Thursday, November 11, 2010

Whack-a-mole Polemics (part 1)

The blogosphere abounds with polemics. That is, many blogs are authored by persons whose primary purpose is to dispute views in opposition to their own.

Neil Postman wrote a book called Amusing Ourselves to Death: Public Discourse in the Age of Show Business in which he argues that the mediums of public discourse (such as television and printed text) shape the content of that discourse.  I won't dissect his arguments here, but here is the basic idea:
"...every technology has a philosophy which is given expression in how the technology makes people use their minds, in what it makes us do with our bodies, in how it codifies the world, in which of our senses it amplifies, in which of our emotional and intellectual tendencies it disregards.
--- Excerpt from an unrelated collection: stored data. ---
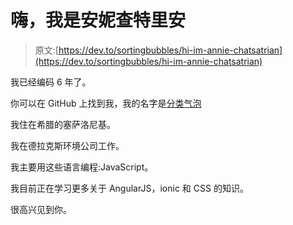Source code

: # 嗨，我是安妮查特里安

> 原文:[https://dev.to/sortingbubbles/hi-im-annie-chatsatrian](https://dev.to/sortingbubbles/hi-im-annie-chatsatrian)

我已经编码 6 年了。

你可以在 GitHub 上找到我，我的名字是[分类气泡](https://github.com/sortingbubbles)

我住在希腊的塞萨洛尼基。

我在德拉克斯环境公司工作。

我主要用这些语言编程:JavaScript。

我目前正在学习更多关于 AngularJS，ionic 和 CSS 的知识。

很高兴见到你。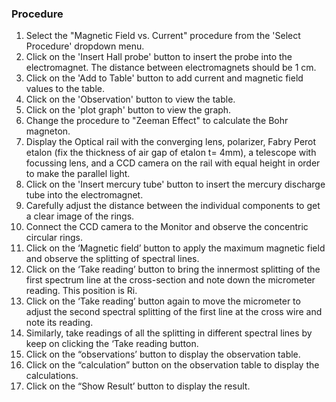 ### Procedure

1. Select the "Magnetic Field vs. Current" procedure from the 'Select Procedure' dropdown menu.
2. Click on the 'Insert Hall probe' button to insert the probe into the electromagnet. The distance between    electromagnets should be 1 cm.
3. Click on the 'Add to Table' button to add current and magnetic field values to the table.
4. Click on the 'Observation' button to view the table.
5. Click on the 'plot graph' button to view the graph.
6. Change the procedure to "Zeeman Effect" to calculate the Bohr magneton.
7. Display the Optical rail with the converging lens, polarizer, Fabry Perot etalon (fix the thickness of air gap of etalon t= 4mm), a telescope with focussing lens, and a CCD camera on the rail with equal height in order to make the parallel light.
8. Click on the 'Insert mercury tube' button to insert the mercury discharge tube into the electromagnet.
9. Carefully adjust the distance between the individual components to get a clear image of the rings.
10. Connect the CCD camera to the Monitor and observe the concentric circular rings.
11. Click on the ‘Magnetic field’ button to apply the maximum magnetic field and observe the splitting of spectral lines.
12. Click on the ‘Take reading’ button to bring the innermost splitting of the first spectrum line at the cross-section and note down the micrometer reading. This position is Ri.
13. Click on the ‘Take reading’ button again to move the micrometer to adjust the second spectral splitting of the first line at the cross wire and note its reading.
14. Similarly, take readings of all the splitting in different spectral lines by keep on clicking the ‘Take reading button.
15. Click on the “observations’ button to display the observation table.
16. Click on the “calculation” button on the observation table to display the calculations.
17. Click on the “Show Result’ button to display the result.

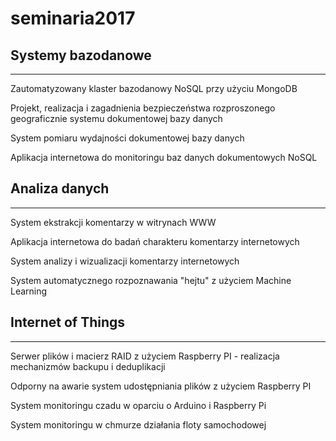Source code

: # seminaria2017

## Systemy bazodanowe
---------------------------
Zautomatyzowany klaster bazodanowy NoSQL przy użyciu MongoDB

Projekt, realizacja i zagadnienia bezpieczeństwa rozproszonego geograficznie systemu dokumentowej bazy danych

System pomiaru wydajności dokumentowej bazy danych

Aplikacja internetowa do monitoringu baz danych dokumentowych NoSQL

## Analiza danych
-------------------
System ekstrakcji komentarzy w witrynach WWW

Aplikacja internetowa do badań charakteru komentarzy internetowych

System analizy i wizualizacji komentarzy internetowych

System automatycznego rozpoznawania "hejtu" z użyciem Machine Learning

## Internet of Things
-----------------------
Serwer plików i macierz RAID z użyciem Raspberry PI - realizacja mechanizmów backupu i deduplikacji

Odporny na awarie system udostępniania plików z użyciem Raspberry PI

System monitoringu czadu w oparciu o Arduino i Raspberry Pi

System monitoringu w chmurze działania floty samochodowej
This idea is the sum and substance of what the great Catholic prophet, Marshall McLuhan meant when he coined the famous sentence, 'The medium is the message.'"[1]
Most of his analysis of television's shortcomings revolve around the non-propositional nature of television's content.  Images flash on the screen with no relevance to what appeared before them (consider the average fast paced news program with commercial breaks).  With a medium so rich in imagery, the overriding goal can become entertainment and amusement.  This outcome alarms Postman for many reasons.  For instance, when the public is expected to hold informed opinions about current political issues yet they rely on television for the majority of their information.  On the other hand, printed text is held in high regard by Postman, since it facilitates rational discourse.  "In a culture dominated by print, public discourse tends to be characterized by a coherent, orderly arrangement of facts and ideas." [2]

Let's assume his thesis is correct.  How can we apply his analysis to public discourse in the blogosphere?  One philosopher and blogger made the Shakespearean observation that "brevity is the soul of blogging."  I would agree.  Over the next series of posts, I will briefly jot down my thoughts on public discourse in the blogosphere.

[1] Postman, Neil. "Five Things We Need to Know About Technological Change." The New Technologies and the Human Person: Communicating the Faith in the New Millennium. Colorado, Denver. 1998. Address. (online transcript)
[2] Ibid. Amusing Ourselves to Death: Public Discourse in the Age of Show Business. 20th An. Ed. Penguin (Non-Classics), 2005. 51. Print.